YANG DIKERJAKAN:
a. Menurut teks tentang sengketa lahan Balit Sembawa, berapa luas lahan yang disengketakan warga?
b. Salin persis bagian teks tentang sengketa lahan Balit Sembawa, dimulai dari kata-kata yang memuat "Sebagian dari mereka" dan berhenti setelah "dua bangunan perkantoran.".

POTONGAN DOKUMEN:
------------------------------

Karena tidak direspon oleh pihak Balit Sembawa, massa lalu merusak jalan dan menghentikan kendaraan yang akan masuk ke pabrik. Aksi anarkis ini dipicu rasa kesal warga atas sengketa lahan seluas 3.500 hektare (ha) dengan Balit Kebun Karet Sembawa. Konsentrasi massa dimulai sekitar pukul 07.00 WIB. Saat itu, mereka langsung mendatangi lokasi kebun, perkantoran dan pabrik percobaan karet remah milik Balit Sembawa.

Sebagian dari mereka membawa kayu, bensin, ban bekas dan senjata tajam sejenis parang. Mereka berkumpul di lokasi penanaman unit V perkebunan dan pabrik pengolahan karet. Massa menuntut agar dapat berdialog dengan perwakilan Balit Sembawa terkait konflik la-han yang terjadi sejak tahun 1995 lalu. Namun, karena tidak mendapat respon dari Balit Sembawa, akhirnya massa yang emosi membakar dua bangunan perkantoran.

------------------------------

CUPLIKAN DATA:
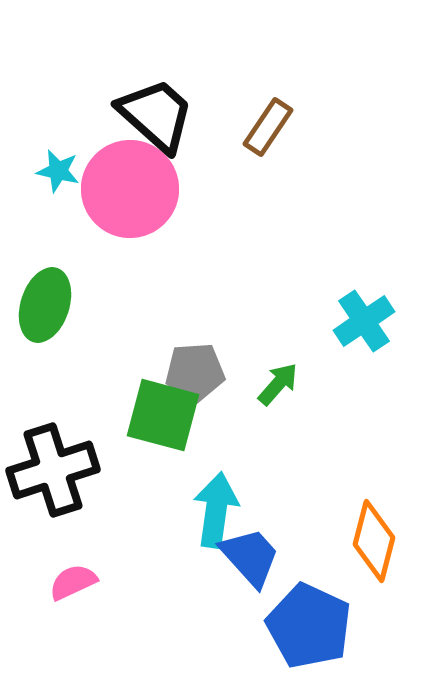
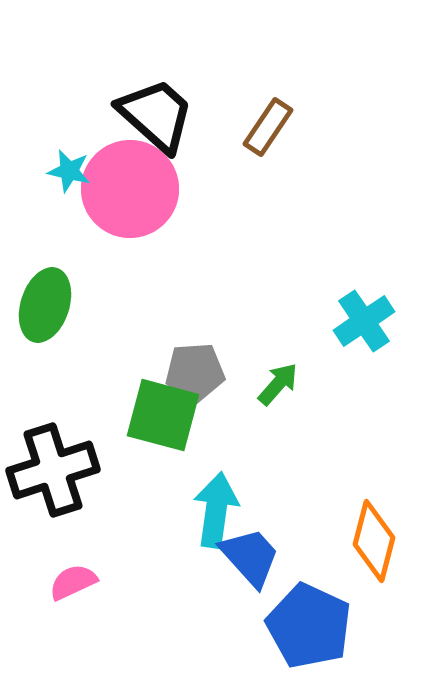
cyan star: moved 11 px right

------------------------------

JAWABAN BENAR:
a. 3.500 hektare (ha).

b.
Sebagian dari mereka membawa kayu, bensin, ban bekas dan senjata tajam sejenis parang. Mereka berkumpul di lokasi penanaman unit V perkebunan dan pabrik pengolahan karet. Massa menuntut agar dapat berdialog dengan perwakilan Balit Sembawa terkait konflik la-han yang terjadi sejak tahun 1995 lalu. Namun, karena tidak mendapat respon dari Balit Sembawa, akhirnya massa yang emosi membakar dua bangunan perkantoran.